A atualidade pesa nessa escolha. Lembro que o André Ventura foi o primeiro a mostrar o seu coelhinho. O que me importa é que de facto isto aproxima as pessoas e podem vir os intelectuais dizer que a campanha baixou de nível porque baixou para os gatinhos mas o que é certo é que é este tipo de coisas que levam as pessoas a importarem-se com o que se está a passar. E quando se importam precisam de refletir mais. Gosto de fazer perguntas na rua às pessoas "Então como vai a política? Vai votar em quem?" e têm-me dito que precisam de fazer uma reflexão, gostavam de mudar mas não sabem para quem. E vão pensar em quê? Não vão ler os programas dos partidos. É preciso entender que há a política da escola, a alta política, as pessoas que se interessam e estudam e a elite que pode governar o país e que deve discutir as medidas que podem aplicar e a melhor forma de o fazer; temos uma classe média mais informada que gosta de ouvir as ideias, embora não as goste de discutir muito, e aí importam alguns aspetos - e basta ver que ninguém trouxe para cima da mesa ideias muito extraordinárias -; e quem decide efetivamente, que são todos os outros. Que é uma massa de pessoas que vota por fé ou por desilusão. Ou seja, ou por acreditar em alguém ou porque não acredita naquilo que está. O António Costa e o Rui Rio entenderam isso nesta altura e, por essa razão, as sondagens dão aproximações. Campanha é relação com as pessoas, é a capacidade de comunicar e de trazer as pessoas para a política e desintelectualizar a política sempre que for preciso. Quando vemos os grandes políticos portugueses, não foi a capacidade intelectual extrema que fez do dr. Mário Soares um ícone. Passava pela sua capacidade precisamente de saber falar para a elite, para a burguesia e para o povo.

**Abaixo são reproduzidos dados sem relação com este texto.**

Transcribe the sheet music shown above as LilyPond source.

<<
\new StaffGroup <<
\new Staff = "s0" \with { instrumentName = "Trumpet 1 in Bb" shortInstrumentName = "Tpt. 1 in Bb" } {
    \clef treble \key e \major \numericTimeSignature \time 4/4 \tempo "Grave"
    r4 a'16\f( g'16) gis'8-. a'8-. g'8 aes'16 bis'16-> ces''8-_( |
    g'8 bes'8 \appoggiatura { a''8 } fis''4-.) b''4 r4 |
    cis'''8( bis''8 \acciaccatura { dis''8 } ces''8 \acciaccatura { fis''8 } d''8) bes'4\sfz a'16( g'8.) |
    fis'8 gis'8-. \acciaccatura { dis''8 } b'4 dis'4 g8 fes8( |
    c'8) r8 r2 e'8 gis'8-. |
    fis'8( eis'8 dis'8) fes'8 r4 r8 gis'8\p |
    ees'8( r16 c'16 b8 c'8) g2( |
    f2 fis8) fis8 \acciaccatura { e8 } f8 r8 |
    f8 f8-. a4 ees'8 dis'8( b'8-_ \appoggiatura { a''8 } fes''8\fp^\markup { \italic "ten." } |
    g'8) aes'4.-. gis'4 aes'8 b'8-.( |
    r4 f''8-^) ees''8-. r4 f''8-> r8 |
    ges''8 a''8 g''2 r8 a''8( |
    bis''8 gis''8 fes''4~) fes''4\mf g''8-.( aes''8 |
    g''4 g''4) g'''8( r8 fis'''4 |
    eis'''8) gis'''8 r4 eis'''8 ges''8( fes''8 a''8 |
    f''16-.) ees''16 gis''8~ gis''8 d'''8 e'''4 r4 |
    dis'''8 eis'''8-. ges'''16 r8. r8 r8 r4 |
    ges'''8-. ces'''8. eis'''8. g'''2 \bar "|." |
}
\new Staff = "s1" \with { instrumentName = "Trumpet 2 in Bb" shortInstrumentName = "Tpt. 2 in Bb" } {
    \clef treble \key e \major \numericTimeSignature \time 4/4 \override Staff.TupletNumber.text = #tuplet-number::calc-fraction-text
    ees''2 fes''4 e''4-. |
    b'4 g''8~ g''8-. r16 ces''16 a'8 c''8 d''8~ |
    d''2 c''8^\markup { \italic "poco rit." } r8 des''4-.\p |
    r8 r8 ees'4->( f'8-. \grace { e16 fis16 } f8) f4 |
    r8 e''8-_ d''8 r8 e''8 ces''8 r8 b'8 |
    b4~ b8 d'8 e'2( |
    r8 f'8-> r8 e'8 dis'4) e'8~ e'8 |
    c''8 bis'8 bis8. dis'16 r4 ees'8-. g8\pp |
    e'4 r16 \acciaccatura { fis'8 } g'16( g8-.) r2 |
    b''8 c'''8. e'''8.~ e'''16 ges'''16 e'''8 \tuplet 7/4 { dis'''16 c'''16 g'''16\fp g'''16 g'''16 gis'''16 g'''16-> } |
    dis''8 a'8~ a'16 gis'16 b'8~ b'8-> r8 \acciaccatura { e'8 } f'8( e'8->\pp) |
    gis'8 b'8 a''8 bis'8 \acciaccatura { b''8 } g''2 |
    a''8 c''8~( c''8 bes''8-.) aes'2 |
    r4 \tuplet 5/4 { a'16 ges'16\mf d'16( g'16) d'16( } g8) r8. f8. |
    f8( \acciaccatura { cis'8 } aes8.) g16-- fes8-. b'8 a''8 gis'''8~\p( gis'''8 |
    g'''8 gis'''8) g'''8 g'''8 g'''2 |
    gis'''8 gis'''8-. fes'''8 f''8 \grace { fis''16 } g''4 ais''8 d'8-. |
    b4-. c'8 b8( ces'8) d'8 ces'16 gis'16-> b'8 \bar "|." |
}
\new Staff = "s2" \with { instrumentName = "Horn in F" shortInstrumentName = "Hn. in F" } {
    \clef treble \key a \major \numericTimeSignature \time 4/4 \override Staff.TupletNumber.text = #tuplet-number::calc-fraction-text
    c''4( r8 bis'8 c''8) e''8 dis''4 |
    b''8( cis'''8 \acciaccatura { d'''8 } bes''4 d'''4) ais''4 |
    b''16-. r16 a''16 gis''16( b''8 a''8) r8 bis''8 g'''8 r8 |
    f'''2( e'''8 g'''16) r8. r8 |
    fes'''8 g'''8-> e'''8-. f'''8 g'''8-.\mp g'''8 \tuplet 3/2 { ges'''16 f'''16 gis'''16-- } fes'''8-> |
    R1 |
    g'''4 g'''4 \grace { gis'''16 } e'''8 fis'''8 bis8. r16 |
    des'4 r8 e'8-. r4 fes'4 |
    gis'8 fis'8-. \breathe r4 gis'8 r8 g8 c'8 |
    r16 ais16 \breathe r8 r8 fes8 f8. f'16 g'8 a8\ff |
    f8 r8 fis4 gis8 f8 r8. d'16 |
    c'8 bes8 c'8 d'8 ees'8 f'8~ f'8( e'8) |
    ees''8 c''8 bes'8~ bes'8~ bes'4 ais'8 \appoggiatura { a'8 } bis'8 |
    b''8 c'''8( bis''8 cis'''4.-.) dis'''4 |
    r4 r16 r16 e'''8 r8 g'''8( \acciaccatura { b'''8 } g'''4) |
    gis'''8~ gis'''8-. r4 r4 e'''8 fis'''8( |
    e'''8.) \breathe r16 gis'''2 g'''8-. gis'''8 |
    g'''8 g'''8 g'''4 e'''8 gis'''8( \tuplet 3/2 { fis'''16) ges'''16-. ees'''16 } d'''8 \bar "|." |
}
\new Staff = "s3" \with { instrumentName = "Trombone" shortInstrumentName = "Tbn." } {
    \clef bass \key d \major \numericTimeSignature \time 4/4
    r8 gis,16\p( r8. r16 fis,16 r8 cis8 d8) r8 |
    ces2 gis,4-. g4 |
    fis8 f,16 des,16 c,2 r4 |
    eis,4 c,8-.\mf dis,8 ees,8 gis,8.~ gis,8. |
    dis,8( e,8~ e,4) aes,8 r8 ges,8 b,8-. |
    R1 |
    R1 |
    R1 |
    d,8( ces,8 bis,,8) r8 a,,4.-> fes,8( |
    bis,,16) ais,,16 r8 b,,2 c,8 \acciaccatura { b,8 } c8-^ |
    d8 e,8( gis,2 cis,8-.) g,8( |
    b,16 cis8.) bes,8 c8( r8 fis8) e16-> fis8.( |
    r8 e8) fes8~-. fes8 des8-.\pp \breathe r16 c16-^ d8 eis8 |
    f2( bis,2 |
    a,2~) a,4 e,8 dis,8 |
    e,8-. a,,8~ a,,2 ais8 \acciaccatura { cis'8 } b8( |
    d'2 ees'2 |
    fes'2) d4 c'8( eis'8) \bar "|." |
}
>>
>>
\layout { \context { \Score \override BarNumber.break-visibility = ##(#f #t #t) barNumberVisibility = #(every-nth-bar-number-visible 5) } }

Há, no entanto, outro género de políticos, como o Rui Tavares, do Livre, que apresenta um discurso assertivo, mas muito sério, que resulta para um determinado tipo de eleitorado?

Sim, pode resultar. Mas não deixou de trazer o seu gato no Twitter. O professor Rui Tavares, como todos tendem a tratá-lo pela academia e pela seriedade, também percebe que não basta ser é preciso parecer. Que a qualidade intrínseca das coisas não é suficiente. Há a qualidade percebida, que é o que somos aos olhos dos outros e passa por trabalharmos essas pontes. E os políticos têm de ter essa capacidade de fazer a ponte entre aquilo que os cidadãos entendem de política e o contexto político de grande descapitalização e de as trazer para a política. Fizeram-no com gatinhos e talvez importasse lembrar que os gatinhos na Internet são uma das principais fontes de adesão. Não é querer brincar com o futuro país, porque a política é uma coisa séria, mas termos um país com mais participação política temos de encontrar assuntos que não são tão sérios para depois falar dos sérios. Tenho gostado de ver Rui Rio nesse papel, é pena que ele não o tenha começado há bastante mais tempo porque agora parece um choque, parece que lhe saltou de dentro um Gato Fedorento. Ele diz que é um Raul Solnado adormecido dentro que saiu para a rua e qualquer dia aparece no último dia de campanha com um ventrículo Zé Albino a falar para o povo. O que o tem colocado em muito melhor posição. E o normal nesta eleição é que António Costa perca, porque é normal que quem governa e não tenha resultados extraordinários, perca. Porque há sentimento de fundo de alteração, dá-se o benefício a quem vem. Se António Costa nestas circunstâncias ganhar é notável.